Depuis que les salons de beauté ont fermé leurs portes au Koweït en raison de la crise du nouveau coronavirus, Warda, comme d’autres femmes de ce riche pays du Golfe, a perdu l’un de ses rares lieux de socialisation.

Si la société koweïtienne est parmi les plus ouvertes du Golfe, y compris pour les femmes, certaines familles conservatrices imposent toujours des restrictions sévères.

Ainsi, Warda, une institutrice de 37 ans qui vit à Sabahia (35 km au sud de la capitale Koweït), n’est autorisée par sa famille à se rendre seule que dans deux endroits: au travail et au salon de beauté.

« Je viens d’un milieu conservateur et je ne sors pas beaucoup, mais je vais au salon pour passer le temps », confie Warda à l’AFP, se disant déprimée depuis la fermeture de ces établissements il y a trois mois.

Leur réouverture n’aura lieu qu’en septembre, selon un plan de déconfinement par étapes annoncé par les autorités du pays, qui a officiellement enregistré près de 34.000 cas d’infection au nouveau coronavirus, dont 279 décès.

A l’instar de Warda, certaines Koweïtiennes ne peuvent pas non plus fréquenter seules les centres commerciaux, les cafés ou même les salles de sport. Les salons de beauté réservées aux femmes constituent ainsi, pour elles, une vraie échappatoire.

Beaucoup y voient aussi un équivalent féminin des « diwaniyat », ces réunions quasi quotidiennes où les hommes se retrouvent pour discuter, boire le café et fumer le narguilé.

– Services cinq étoiles –

Avant la pandémie, Warda avait l’habitude de se rendre régulièrement dans le quartier chic d’Al-Chaab, pour profiter des prestations haut de gamme de son salon préféré, où elle dépensait environ 100 dinars par mois (près de 300 euros).

Soins du corps, massages, hammam, jacuzzi: les salons au Koweït offrent des services cinq étoiles, dans un pays où le revenu par habitant, estimé à 70.000 dollars par an, est parmi les plus élevés au monde et permet un train de vie aisé.

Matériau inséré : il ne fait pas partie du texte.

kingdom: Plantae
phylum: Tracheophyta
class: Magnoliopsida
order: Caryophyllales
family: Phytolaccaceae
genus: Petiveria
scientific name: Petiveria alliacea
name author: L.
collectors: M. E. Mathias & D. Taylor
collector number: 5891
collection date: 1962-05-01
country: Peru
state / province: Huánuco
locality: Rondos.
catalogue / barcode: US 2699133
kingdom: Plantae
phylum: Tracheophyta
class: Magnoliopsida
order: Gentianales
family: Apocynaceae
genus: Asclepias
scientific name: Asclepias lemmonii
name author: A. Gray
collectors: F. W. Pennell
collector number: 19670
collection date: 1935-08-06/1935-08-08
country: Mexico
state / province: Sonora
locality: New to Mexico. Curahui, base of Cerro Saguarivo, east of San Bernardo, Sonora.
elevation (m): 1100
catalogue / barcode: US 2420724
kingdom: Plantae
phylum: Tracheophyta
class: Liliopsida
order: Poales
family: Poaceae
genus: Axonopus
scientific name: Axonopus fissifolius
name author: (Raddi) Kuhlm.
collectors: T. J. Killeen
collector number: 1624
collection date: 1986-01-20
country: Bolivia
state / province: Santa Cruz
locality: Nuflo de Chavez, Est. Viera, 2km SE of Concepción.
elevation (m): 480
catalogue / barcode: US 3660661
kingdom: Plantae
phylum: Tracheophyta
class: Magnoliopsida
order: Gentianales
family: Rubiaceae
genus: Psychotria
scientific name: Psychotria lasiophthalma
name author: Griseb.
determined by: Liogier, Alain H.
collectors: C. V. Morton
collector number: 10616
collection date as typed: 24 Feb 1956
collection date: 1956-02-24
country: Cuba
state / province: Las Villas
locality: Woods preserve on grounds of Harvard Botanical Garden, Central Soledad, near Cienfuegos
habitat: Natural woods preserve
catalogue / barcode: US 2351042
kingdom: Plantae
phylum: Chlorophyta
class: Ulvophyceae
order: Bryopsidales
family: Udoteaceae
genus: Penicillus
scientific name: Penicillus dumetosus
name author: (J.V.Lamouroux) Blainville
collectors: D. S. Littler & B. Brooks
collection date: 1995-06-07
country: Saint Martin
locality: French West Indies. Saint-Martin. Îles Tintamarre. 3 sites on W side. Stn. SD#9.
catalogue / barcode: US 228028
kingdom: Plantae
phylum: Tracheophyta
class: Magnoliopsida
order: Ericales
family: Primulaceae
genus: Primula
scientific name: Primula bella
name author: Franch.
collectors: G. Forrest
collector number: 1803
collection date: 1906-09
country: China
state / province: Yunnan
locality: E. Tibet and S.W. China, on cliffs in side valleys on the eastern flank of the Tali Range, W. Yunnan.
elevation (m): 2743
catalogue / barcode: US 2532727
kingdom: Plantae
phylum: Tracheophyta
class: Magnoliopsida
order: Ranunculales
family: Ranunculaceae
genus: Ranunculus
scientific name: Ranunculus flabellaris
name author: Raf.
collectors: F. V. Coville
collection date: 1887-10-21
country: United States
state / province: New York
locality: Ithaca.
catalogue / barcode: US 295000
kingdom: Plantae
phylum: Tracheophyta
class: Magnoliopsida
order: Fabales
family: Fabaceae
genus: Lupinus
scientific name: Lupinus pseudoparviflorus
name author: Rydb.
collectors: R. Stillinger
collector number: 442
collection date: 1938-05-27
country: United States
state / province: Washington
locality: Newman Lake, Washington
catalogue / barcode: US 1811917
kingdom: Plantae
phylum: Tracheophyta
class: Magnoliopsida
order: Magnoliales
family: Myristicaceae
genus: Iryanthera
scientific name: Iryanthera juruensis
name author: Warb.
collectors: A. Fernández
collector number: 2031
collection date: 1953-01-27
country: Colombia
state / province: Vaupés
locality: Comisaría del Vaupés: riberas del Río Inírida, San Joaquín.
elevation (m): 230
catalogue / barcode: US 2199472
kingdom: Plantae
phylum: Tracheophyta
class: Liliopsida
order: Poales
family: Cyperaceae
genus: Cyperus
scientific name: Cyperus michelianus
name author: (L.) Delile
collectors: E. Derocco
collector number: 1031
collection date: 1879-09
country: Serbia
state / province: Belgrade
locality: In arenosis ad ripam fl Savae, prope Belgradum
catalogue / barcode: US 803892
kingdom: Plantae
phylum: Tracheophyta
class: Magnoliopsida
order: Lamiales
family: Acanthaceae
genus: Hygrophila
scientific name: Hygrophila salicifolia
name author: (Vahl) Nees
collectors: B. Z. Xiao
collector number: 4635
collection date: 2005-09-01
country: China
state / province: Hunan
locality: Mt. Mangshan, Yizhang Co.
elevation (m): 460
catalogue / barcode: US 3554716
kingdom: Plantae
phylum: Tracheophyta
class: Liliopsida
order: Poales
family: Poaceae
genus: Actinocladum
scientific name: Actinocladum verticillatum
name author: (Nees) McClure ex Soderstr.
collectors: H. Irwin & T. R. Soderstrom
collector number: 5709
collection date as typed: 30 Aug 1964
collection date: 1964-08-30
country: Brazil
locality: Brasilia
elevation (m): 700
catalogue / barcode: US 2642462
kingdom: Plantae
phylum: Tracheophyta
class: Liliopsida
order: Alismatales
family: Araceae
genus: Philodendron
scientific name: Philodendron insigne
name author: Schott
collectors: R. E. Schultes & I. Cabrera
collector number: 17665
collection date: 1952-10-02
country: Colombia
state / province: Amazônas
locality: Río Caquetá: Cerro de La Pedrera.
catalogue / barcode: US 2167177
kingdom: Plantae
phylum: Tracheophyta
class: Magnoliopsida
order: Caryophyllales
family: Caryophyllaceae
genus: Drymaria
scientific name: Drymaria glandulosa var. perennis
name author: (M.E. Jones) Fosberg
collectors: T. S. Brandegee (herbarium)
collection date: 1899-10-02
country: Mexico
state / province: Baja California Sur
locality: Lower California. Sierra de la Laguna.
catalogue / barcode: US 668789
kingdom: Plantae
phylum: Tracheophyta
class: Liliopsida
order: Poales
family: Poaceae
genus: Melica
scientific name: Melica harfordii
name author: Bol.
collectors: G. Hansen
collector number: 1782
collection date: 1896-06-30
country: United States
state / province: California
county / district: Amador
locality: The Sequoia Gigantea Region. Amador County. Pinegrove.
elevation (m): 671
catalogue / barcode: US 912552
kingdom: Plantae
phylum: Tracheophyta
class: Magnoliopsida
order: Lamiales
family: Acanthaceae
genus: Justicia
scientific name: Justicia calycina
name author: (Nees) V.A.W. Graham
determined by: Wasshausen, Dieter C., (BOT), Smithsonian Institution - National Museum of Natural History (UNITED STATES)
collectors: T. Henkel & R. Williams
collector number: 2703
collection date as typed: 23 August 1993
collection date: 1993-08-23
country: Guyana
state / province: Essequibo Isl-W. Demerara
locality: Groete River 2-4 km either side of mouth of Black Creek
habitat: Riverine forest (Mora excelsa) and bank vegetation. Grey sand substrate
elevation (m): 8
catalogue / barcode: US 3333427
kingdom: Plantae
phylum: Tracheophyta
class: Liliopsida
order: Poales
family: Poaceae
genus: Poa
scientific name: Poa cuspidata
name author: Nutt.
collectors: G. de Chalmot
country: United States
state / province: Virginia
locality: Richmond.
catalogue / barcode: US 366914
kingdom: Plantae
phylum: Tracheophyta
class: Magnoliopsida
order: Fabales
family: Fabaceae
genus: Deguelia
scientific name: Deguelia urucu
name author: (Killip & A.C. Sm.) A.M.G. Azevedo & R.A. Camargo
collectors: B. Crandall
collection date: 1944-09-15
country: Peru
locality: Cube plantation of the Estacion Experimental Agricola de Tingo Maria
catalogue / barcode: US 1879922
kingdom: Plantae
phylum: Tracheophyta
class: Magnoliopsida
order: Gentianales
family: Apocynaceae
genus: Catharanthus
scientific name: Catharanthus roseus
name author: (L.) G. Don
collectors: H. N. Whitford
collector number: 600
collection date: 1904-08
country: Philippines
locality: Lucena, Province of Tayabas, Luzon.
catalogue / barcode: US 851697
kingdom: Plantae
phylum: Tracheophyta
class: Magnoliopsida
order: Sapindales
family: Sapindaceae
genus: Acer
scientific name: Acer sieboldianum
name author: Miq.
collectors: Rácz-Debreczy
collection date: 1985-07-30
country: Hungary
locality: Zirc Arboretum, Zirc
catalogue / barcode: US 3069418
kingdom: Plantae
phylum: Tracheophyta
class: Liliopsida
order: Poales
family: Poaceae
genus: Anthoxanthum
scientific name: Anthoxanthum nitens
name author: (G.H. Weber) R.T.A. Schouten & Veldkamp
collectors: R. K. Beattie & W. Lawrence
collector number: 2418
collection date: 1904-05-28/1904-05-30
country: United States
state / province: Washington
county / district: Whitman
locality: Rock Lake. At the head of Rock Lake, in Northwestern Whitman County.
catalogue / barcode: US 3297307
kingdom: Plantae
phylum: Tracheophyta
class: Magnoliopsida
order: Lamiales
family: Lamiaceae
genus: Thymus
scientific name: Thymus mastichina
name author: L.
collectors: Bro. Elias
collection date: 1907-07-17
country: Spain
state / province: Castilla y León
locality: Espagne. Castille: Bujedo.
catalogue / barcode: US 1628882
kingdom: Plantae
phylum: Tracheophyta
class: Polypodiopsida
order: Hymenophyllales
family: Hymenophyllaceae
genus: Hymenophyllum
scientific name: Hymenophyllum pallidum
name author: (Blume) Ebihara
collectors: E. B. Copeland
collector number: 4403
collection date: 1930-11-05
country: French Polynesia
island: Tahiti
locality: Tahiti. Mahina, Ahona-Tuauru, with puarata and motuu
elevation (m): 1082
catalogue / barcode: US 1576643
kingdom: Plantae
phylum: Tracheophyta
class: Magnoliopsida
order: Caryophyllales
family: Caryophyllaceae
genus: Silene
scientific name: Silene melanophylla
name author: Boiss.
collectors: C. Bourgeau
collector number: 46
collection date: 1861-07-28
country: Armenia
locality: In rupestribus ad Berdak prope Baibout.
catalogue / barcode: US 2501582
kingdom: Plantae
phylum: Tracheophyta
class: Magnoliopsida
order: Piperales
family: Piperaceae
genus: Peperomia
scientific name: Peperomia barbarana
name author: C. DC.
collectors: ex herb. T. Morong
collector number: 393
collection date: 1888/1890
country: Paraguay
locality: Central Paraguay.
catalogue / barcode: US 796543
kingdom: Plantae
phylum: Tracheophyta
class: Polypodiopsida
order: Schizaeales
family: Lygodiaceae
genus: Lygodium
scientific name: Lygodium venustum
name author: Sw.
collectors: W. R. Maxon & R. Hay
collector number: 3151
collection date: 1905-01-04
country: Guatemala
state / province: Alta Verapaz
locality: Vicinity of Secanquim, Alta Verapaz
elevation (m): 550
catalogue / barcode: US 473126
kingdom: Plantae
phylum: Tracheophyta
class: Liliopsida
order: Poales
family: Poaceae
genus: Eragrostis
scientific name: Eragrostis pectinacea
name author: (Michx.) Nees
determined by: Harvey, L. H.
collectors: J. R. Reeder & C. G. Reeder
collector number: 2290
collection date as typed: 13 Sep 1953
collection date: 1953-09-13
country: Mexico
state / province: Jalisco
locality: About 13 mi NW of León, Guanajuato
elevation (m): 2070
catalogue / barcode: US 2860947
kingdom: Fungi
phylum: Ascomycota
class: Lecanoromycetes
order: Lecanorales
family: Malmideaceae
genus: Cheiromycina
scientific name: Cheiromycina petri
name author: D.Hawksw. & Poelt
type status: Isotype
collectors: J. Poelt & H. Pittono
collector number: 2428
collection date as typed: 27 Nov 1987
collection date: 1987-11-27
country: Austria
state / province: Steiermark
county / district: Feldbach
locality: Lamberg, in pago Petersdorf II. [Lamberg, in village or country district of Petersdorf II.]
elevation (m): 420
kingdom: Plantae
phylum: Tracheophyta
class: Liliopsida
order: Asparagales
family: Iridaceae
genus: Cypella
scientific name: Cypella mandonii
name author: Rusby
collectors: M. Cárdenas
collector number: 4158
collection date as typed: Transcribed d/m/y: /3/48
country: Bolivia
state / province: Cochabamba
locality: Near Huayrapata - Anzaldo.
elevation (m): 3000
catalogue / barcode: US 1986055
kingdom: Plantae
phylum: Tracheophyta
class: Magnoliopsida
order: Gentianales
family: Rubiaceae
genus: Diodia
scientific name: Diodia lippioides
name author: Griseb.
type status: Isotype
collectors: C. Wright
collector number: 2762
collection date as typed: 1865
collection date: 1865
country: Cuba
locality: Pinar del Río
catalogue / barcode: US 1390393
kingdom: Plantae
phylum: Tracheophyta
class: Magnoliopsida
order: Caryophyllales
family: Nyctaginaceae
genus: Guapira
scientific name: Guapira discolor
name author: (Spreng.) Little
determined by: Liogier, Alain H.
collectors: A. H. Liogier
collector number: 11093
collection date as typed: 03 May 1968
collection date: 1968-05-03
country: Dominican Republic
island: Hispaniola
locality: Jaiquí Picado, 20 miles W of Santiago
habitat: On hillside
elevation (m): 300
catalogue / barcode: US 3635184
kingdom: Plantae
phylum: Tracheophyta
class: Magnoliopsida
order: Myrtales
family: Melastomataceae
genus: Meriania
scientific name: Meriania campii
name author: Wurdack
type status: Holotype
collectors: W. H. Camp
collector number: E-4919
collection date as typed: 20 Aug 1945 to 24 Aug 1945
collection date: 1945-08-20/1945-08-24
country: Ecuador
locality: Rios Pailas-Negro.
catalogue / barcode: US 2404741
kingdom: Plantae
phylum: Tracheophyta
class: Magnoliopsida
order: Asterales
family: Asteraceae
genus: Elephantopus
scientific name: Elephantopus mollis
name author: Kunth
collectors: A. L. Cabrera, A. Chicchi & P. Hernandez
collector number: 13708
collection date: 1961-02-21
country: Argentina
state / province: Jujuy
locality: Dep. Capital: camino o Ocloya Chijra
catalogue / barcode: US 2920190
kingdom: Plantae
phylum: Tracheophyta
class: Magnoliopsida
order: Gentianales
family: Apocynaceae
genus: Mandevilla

Mais cette situation concerne surtout les citoyens koweïtiens, qui ne représentent qu’environ 30% d’une population de près de 5 millions d’habitants, composée majoritairement de travailleurs immigrés.

« Certaines Koweïtiennes se rendent dans des salons au moins deux ou trois fois par semaine », souligne une Koweïtienne expatriée aux Emirats arabes unis.

Quelques unes spécialisées dans le cosmétique sur les réseaux sociaux se sont fait un nom dans le Golfe, comme Fouz qui possède un salon de beauté, ou la blogueuse Dalal Al-Doub. Chacune cumule des millions d’abonnés sur Instagram.

– Craintes de contamination –

Mais dans un contexte de pandémie mondiale, le confinement a eu d’importantes conséquences économiques sur le pays, et certains salons de beauté, comme d’autres commerces, ont dû licencier une partie des employées ou suspendre leurs salaires en attendant la reprise du travail.

A Fintas, en périphérie de la capitale, Adiba Al-Wadi, propriétaire de deux salons, croule désormais sous les demandes de services à domicile.

« J’ai reçu beaucoup d’appels téléphoniques et de messages sur les réseaux sociaux de clientes mais j’ai dû refuser car les lois du pays l’interdisent », explique-t-elle.

Après plusieurs mois de fermeture, Adiba al-Wadi s’attend à ce que les salons de beauté ne soient plus des lieux privilégiés de socialisation en raison des craintes de contamination et des strictes mesures de protection qui vont s’imposer comme le port du masque et de gants ainsi que la distanciation physique.

« Les Koweïtiennes retourneront dans les salons seulement lorsque ce sera vraiment nécessaire à l’avenir » et « ce ne sera plus un plaisir », déplore-t-elle.